Margot at the Wedding is imitation-Salinger, pitting two sisters, novelist Margot (Nicole Kidman) and her artistically floundering older sibling Pauline (Jennifer Jason Leigh), who are lifelong cat-fighters. When the sisters reunite for Pauline’s Hamptons marriage to Malcolm (Jack Black), a failed musician, they greet each other with hostile quips about incest, rape, betrayal, loneliness and the inferior mob.

We’ve seen these skittish hateful chicks before, in Woody Allen’s laughable Interiors, but Allen was weaned on the crisis-and-catharsis mode of Ingmar Bergman movies; Baumbauch, the post-Boomer scion of film critics, stays cool. Not sentimental like Allen, or haunted by religious guilt like Bergman, he’s free to be intellectually skeevy.
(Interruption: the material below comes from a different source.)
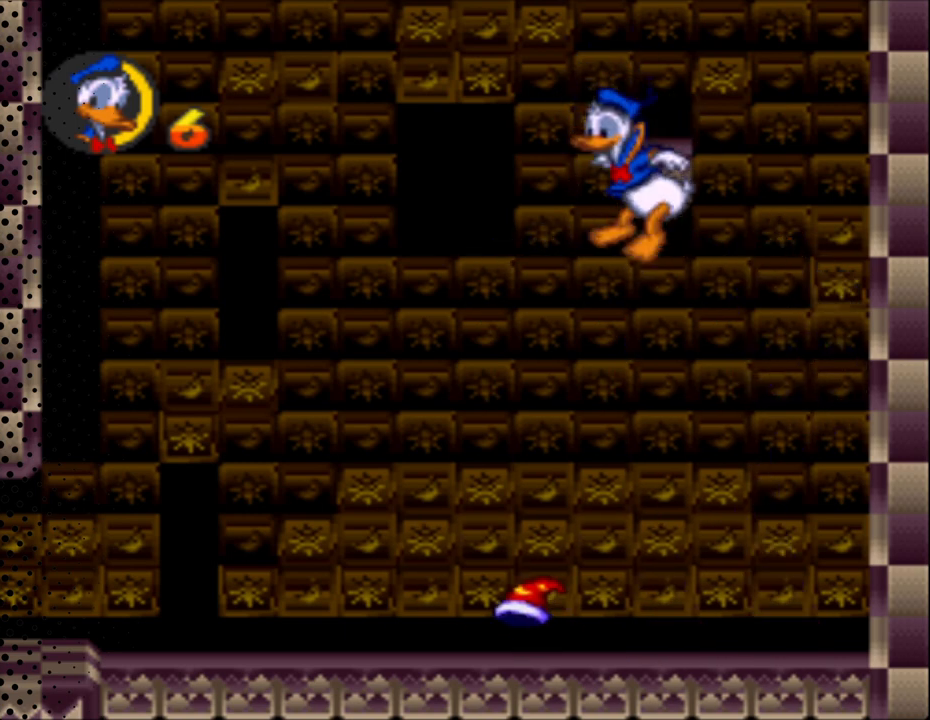
{"buttons": ["Y"], "events": [[467, "DPAD_UP", "up"]]}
He makes Pauline and Margot reprehensible as a sign of his daring artistic cruelty.

Sure enough, morons think Baumbach’s deep because he wallows in unsightly “truths,” but creatures like Margot and Pauline can be dismissed as dime-store Freud. “What was it about Dad that had us fucking so many guys?” Pauline wonders; and at a public reading of her fiction, Margot pleads for her autobiographical protagonist, “a loathsome character yet we feel a strange sympathy for him.” Both personalities are recognizable—but preferably at distance. Baumbach rubs our noses in their stench through some mixed-up notion that their bad behavior is unconscious and fascinating. But to hear characters brag “I haven’t had that thing yet where you realize you’re not the most important person in the world” or “He’s not ugly, he’s just completely unattractive” is not amusing. It’s a dreary experience.

Appointing himself cinematic enabler to New York’s most obnoxious people, Baumbach makes it obvious that each sister represents one side of his own psyche—just as the parents in Squid and the Whale were embarrassing family self-portraits. He pretends messy Margot and persnickety Pauline are worth our attention because they’re so pathological: They berate each other (and Pauline scolds her androgynous teenage son) fearful that despite advantages of education and money, they’re both really mediocre.

But Margot at the Wedding isn’t a story of neurotics struggling to be loved; it’s an example of Baumbach struggling to validate middlebrow narcissism. He perverts lessons in humanity taught by Eugene O’Neill, Tennessee Williams and even Wes Anderson, the great visionaries of American family and class warfare. But notice: Baumbach’s sympathy for the devil never extends outside his clan (Pauline’s Hamptons neighbors are depicted as violent weirdos—carnivores!). He domesticates bigotry. The kitchen confrontation between Pauline and Malcolm is a case-in-point: It’s not an ethical, emotional trade-off; each cowardly egotist talks at cross purposes through Baumbach’s smug dialog. He’s always looking for malice and humiliation, as when a rat is discovered at the bottom of the family swimming pool.

Kidman tries making Margot pitiable, but she remains a cold actress. Brave Jennifer Jason Leigh, the finest film actress of the ’90s, gets disgraced. Baumbach not only turns Leigh’s fearlessness into Isabelle Huppert-style masochism, he offends her person with a scene where Pauline shits her panties. And we see it. Baumbach can’t guide us through troubled emotions like O’Neill, Williams and Anderson; he leads us into the shallow end of arrogance, conceit and ugliness. The rat at the bottom of the pool is Baumbach himself.